■ TASK DESCRIPTION:
Find the line in the entries below that contains "Turning Inward #07 (with Shaykh". Repeat it exactly, and every line after it through the line that contains "her you envision a rustic design or something".

■ EXTRACTED ENTRIES:
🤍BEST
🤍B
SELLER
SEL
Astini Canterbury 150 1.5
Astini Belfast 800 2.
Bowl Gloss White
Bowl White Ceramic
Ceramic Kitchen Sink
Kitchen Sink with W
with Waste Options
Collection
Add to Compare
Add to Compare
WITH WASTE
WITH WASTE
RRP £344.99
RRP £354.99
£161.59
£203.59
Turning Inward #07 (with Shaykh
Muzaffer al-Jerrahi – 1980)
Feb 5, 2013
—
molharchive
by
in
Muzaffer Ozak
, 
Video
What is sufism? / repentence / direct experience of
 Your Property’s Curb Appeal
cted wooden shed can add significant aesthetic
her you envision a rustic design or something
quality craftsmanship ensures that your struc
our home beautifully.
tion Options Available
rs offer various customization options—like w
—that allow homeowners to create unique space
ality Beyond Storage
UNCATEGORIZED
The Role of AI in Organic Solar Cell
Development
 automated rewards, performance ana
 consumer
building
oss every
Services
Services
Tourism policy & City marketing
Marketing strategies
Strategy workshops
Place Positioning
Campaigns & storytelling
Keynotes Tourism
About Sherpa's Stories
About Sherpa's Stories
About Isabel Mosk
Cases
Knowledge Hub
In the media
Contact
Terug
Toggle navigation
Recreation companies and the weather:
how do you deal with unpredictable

■ YOUR SOLUTION:
Turning Inward #07 (with Shaykh
Muzaffer al-Jerrahi – 1980)
Feb 5, 2013
—
molharchive
by
in
Muzaffer Ozak
, 
Video
What is sufism? / repentence / direct experience of
 Your Property’s Curb Appeal
cted wooden shed can add significant aesthetic
her you envision a rustic design or something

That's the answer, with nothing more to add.